High Court Takes Case

FCC profanity policy in limbo

Fox executives said last week that a ruling by the Supreme Court over so-called “fleeting profanities” could “change the future of live television.” That sentiment echoed throughout the TV industry as entertainment companies tried to make sense of the latest whipsaw ruling in the government's effort to crack down on vulgar speech on public airwaves.

Last week the Supreme Court agreed to hear the FCC's appeal of a lower-court ruling that the commission's fleeting-profanity policy was insufficiently justified, arbitrary and capricious. The court will likely hear the case in the fall, which means that the FCC's profanity-enforcement regime remains in limbo until then. Depending on how broadly the Supreme Court rules on the case, it will either go a long way toward cleaning up the FCC's confusing indecency rules or just tidy up a small corner of the problem.

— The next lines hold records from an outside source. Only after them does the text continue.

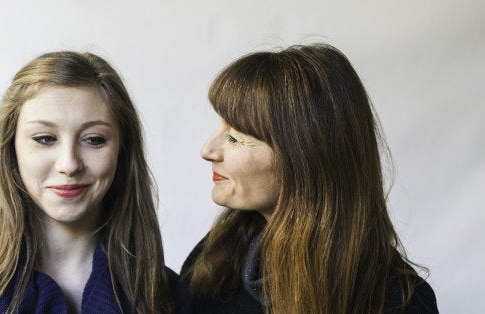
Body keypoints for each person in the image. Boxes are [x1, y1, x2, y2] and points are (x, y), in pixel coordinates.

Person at [0, 51, 189, 313]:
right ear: (11, 148)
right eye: (45, 139)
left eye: (94, 140)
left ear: (122, 151)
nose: (69, 164)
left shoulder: (167, 296)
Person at [181, 44, 438, 313]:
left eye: (235, 137)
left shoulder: (396, 301)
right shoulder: (219, 256)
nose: (207, 150)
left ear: (305, 158)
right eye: (220, 126)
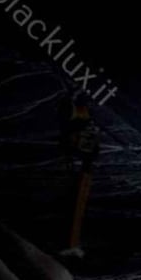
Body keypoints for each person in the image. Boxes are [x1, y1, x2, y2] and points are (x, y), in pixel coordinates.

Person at [59, 91, 100, 254]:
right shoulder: (83, 120)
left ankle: (71, 242)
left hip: (81, 162)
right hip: (82, 162)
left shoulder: (82, 119)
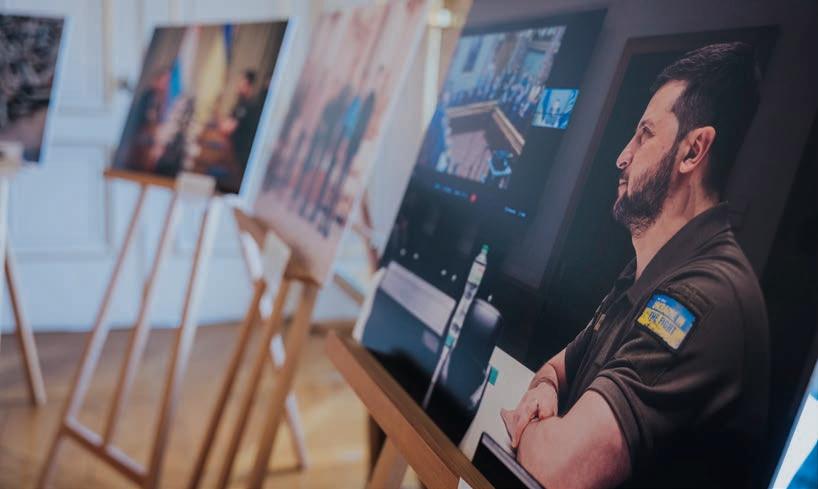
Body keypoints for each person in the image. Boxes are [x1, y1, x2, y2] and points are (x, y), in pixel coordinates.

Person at [501, 42, 768, 488]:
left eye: (645, 134)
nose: (622, 156)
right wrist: (545, 392)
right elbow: (556, 370)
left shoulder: (703, 297)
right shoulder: (648, 269)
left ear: (693, 152)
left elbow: (559, 469)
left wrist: (526, 425)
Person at [221, 70, 264, 172]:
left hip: (242, 157)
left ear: (248, 85)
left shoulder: (249, 106)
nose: (238, 85)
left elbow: (227, 128)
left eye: (241, 82)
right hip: (235, 155)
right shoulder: (241, 104)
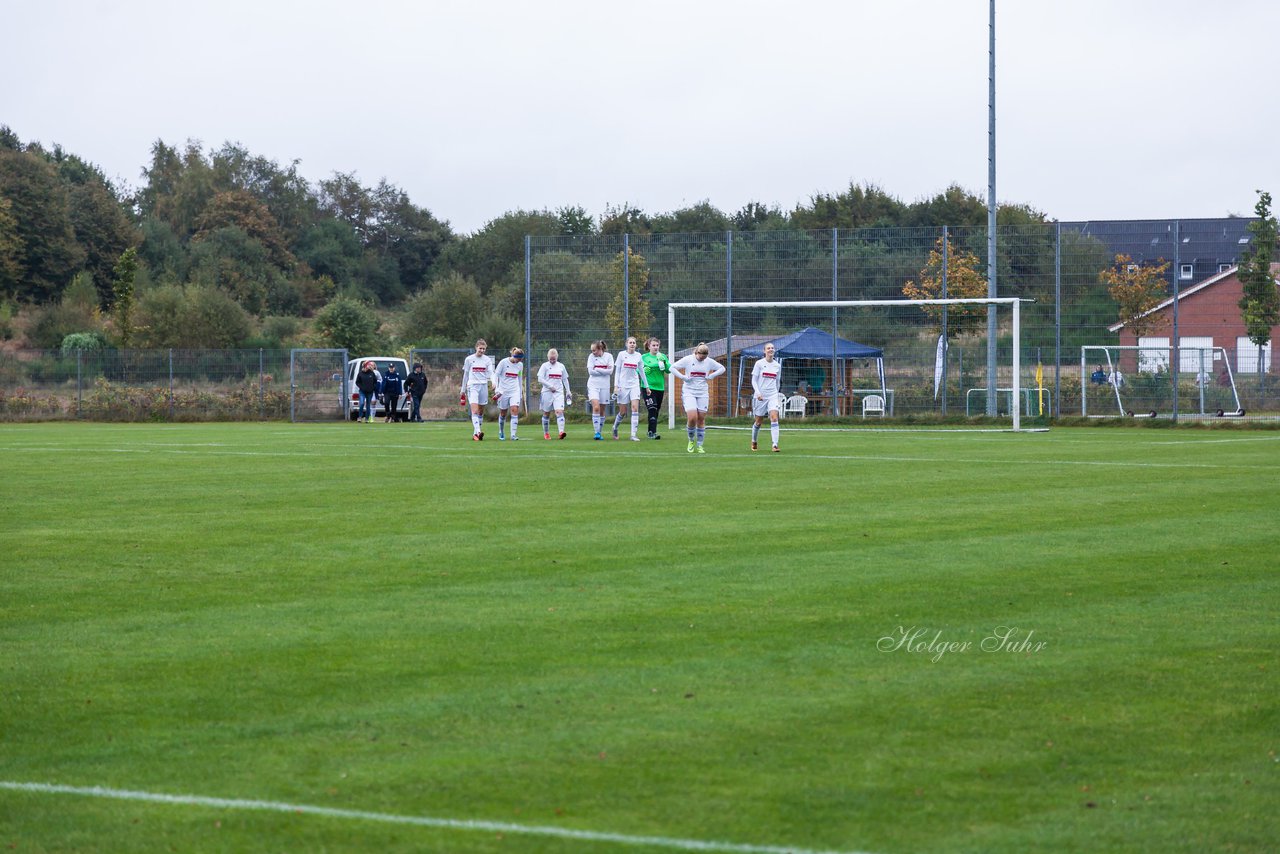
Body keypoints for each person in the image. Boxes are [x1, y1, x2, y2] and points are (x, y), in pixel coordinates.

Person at [670, 342, 726, 453]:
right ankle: (691, 440)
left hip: (703, 393)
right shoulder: (688, 359)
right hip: (689, 391)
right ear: (697, 352)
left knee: (701, 418)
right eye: (701, 356)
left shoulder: (709, 361)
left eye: (704, 357)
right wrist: (683, 377)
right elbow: (672, 367)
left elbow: (722, 368)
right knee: (692, 417)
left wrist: (711, 376)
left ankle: (700, 445)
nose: (702, 359)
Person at [611, 336, 650, 441]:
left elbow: (642, 371)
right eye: (630, 342)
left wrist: (647, 386)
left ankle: (633, 435)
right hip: (623, 386)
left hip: (634, 385)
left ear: (636, 345)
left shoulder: (638, 356)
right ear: (626, 344)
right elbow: (617, 371)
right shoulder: (621, 355)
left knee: (634, 408)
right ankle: (615, 427)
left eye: (634, 343)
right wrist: (616, 386)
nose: (632, 344)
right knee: (623, 412)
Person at [460, 339, 496, 440]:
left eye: (484, 349)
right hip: (472, 386)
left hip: (483, 386)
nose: (482, 350)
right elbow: (465, 375)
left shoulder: (487, 360)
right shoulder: (469, 359)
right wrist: (463, 390)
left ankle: (475, 434)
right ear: (476, 348)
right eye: (480, 348)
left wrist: (493, 382)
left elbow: (491, 373)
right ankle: (478, 432)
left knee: (480, 411)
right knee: (474, 410)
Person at [750, 342, 783, 452]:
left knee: (774, 417)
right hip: (760, 396)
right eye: (768, 348)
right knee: (758, 422)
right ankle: (754, 440)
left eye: (772, 348)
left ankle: (775, 445)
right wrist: (758, 393)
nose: (770, 350)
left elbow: (777, 382)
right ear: (764, 351)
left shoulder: (777, 365)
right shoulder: (759, 364)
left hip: (772, 395)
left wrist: (776, 394)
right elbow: (754, 380)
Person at [537, 348, 572, 439]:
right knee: (546, 413)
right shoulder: (544, 366)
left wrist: (568, 391)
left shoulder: (561, 366)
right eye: (551, 358)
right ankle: (546, 433)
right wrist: (550, 386)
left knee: (559, 411)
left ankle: (561, 432)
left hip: (559, 393)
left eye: (554, 358)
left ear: (557, 357)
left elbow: (565, 379)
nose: (552, 360)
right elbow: (540, 379)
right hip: (546, 392)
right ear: (548, 357)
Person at [641, 336, 671, 439]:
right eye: (653, 345)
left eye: (657, 345)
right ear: (649, 346)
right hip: (647, 387)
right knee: (652, 408)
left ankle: (651, 431)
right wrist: (645, 370)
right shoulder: (644, 357)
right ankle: (652, 433)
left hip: (660, 388)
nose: (656, 347)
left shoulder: (662, 356)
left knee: (655, 410)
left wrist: (665, 362)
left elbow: (668, 370)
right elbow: (637, 370)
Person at [493, 346, 525, 440]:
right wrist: (497, 388)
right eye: (518, 359)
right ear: (513, 355)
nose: (519, 361)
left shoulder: (520, 365)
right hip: (503, 391)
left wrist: (519, 393)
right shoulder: (503, 362)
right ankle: (501, 431)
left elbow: (519, 378)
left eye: (520, 359)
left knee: (514, 411)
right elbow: (496, 374)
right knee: (503, 413)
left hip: (514, 391)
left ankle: (513, 435)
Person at [585, 340, 614, 440]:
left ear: (600, 348)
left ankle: (599, 432)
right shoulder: (591, 357)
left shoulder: (609, 356)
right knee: (596, 407)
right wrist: (603, 371)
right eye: (592, 350)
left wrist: (598, 369)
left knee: (602, 410)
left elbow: (610, 371)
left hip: (605, 386)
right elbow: (591, 372)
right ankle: (596, 433)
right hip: (593, 385)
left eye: (594, 350)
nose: (593, 352)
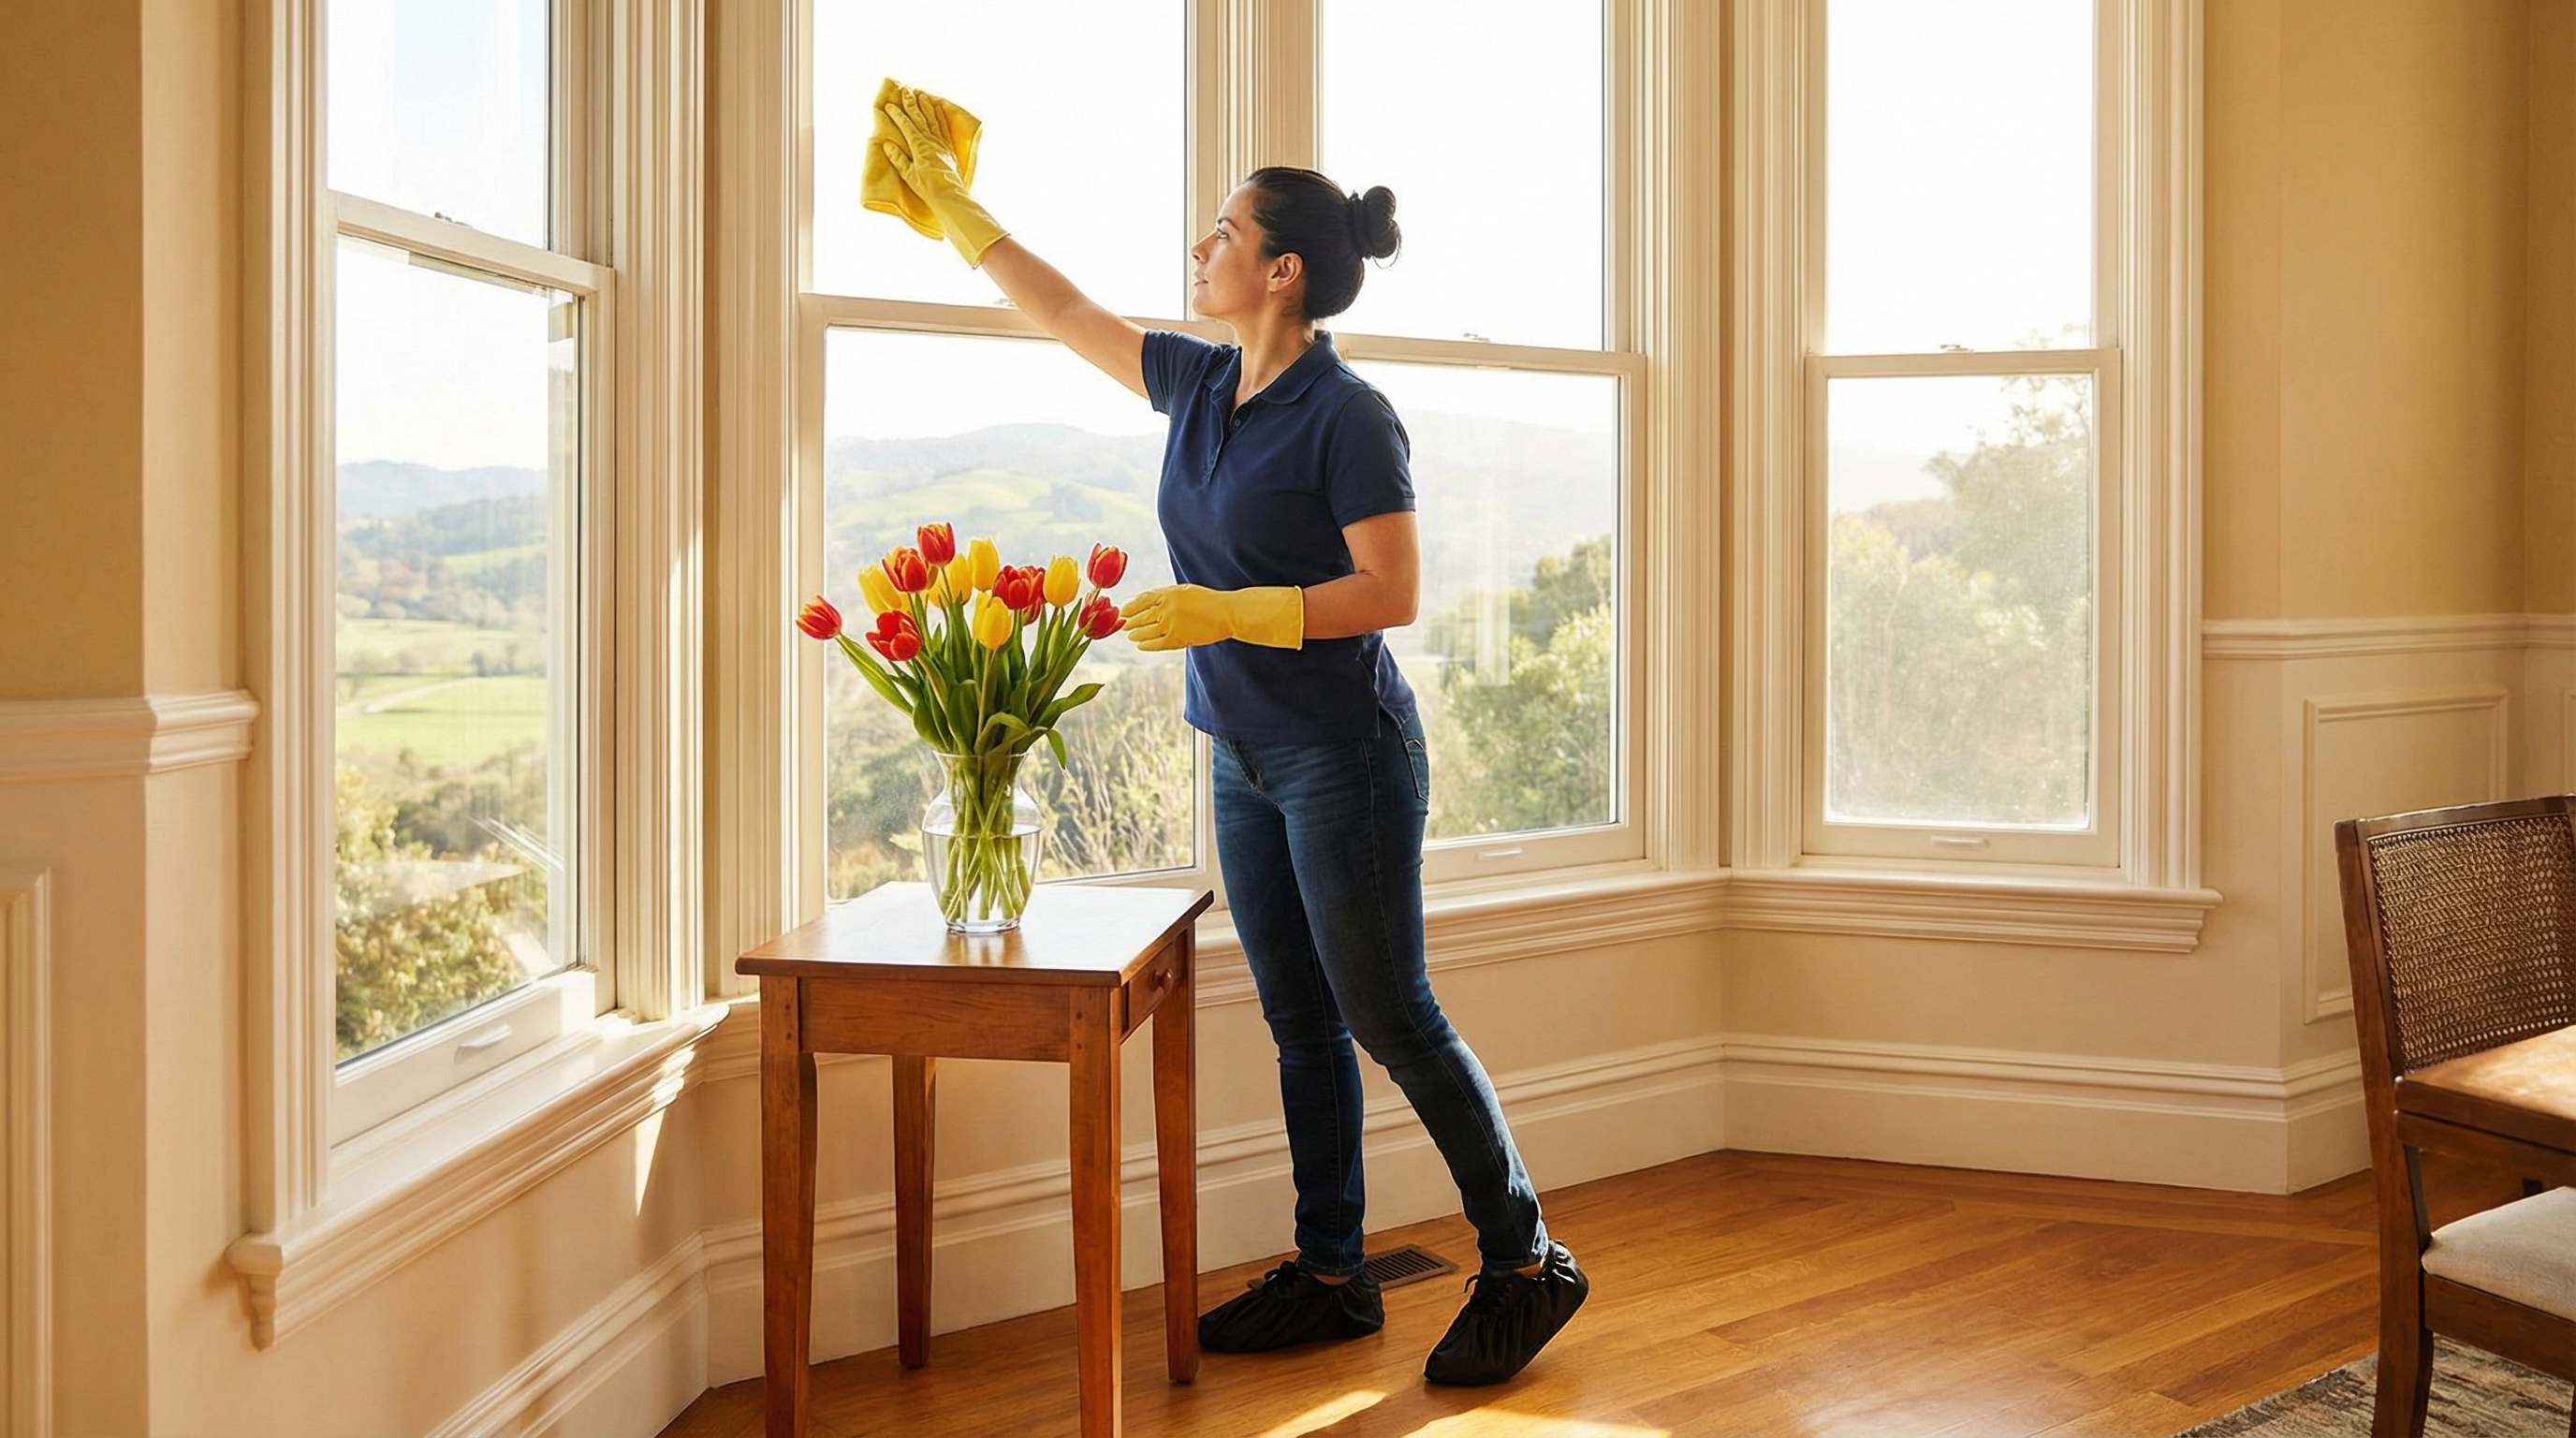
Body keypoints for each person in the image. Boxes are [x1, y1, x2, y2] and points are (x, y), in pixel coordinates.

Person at [871, 82, 1588, 1387]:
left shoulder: (1349, 414)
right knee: (1299, 1018)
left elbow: (1393, 593)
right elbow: (1065, 312)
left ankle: (1527, 1261)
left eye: (1221, 232)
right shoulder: (1201, 382)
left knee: (1391, 1014)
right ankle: (1333, 1273)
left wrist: (1234, 610)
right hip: (1240, 751)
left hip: (1343, 757)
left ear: (1281, 270)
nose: (1199, 249)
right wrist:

“While the FCC has a statutory duty to enforce the indecency laws, I continue to believe that all of us—government, industry and parents—have a role to play in protecting our children from inappropriate material,” FCC Commissioner Michael Copps said. “The Court's review will hopefully bring additional clarity to concerned citizens and broadcasters alike.”

In arguing for the Supreme Court to take the case, the Justice Department and FCC said that unless the Court weighed in on the FCC's fleeting-profanity-enforcement regime, the commission's regulatory power will be “severely undermined,” even in cases of non-fleeting profanity.

The Court has already held that blocking technology in cable is a better way to control content than government-imposed programming restrictions.

“The issue now is how far the parties can persuade the court to go,” said John Crigler, a partner with Garvey Schubert Barer and a prominent First Amendment attorney. At issue, he said, “is whether the commission gave a rational explanation for its regulation or whether the court will go further and reach constitutional underpinning of indecency regulation itself.”

Meanwhile, the networks are trying to figure out what to do if the Court sides with the FCC, and how far the decision could reach. “There would have to be a delay on live sports, chilling effects would continue, live entertainment would be affected,” says Scott Grogin, a spokesman for Fox. “It's an imperfect process; there is no way to have a machine monitor live programming and be perfect. It could change the future of live television.”

Robin Bronk, executive director of the non-profit Creative Coalition, agreed: “I think it will be a landmark case. It will set precedent.”

Fox, ABC, NBC and CBS had argued, in asking the Court not to hear the government's appeal, that the Court of Appeals' Second Circuit had gotten it right when that court concluded the FCC had “failed to provide a reasoned basis for reversing its long-standing indecency-enforcement policy with respect to isolated and fleeting expletives.”

The FCC had argued in its filing that the Second Circuit decision meant the commission could no longer take context into account when regulating indecency, which would put the decision in conflict with the Supreme Court's decision in the Pacifica case (the “seven dirty words” case).

Fox and company countered that this was a fundamental misreading of the case, and that the Second Circuit was asking the FCC to better justify its change in policy after 30 years of not cracking down on isolated or fleeting profanities.

At issue were profanities uttered by Cher and Nicole Richie in 2002 and 2003 during Fox broadcasts of the Billboard Music Awards, and those on CBS' Early Show. Kevin Martin was not FCC Chairman at that time, but he has been vigorous in his support of the fleeting-profanity and nudity-enforcement policy.

“The commission, Congress and, most importantly, parents understand that protecting our children is our greatest responsibility,” Martin said in a statement responding to the Supreme Court case. “I continue to believe we have an obligation then to enforce laws restricting indecent language on television and radio when children are in the audience.”

Sen. Jay Rockefeller (D-W.Va.) tried to resolve the issue by giving the FCC clear powers to regulate fleeting words and images. He introduced, and the Senate Commerce Committee approved, the Protecting Children From Indecency Programming Act (S. 1780) after the appeals court ruled against the FCC. The bill got no further, however, with the Senate waiting to see what happened in the courts.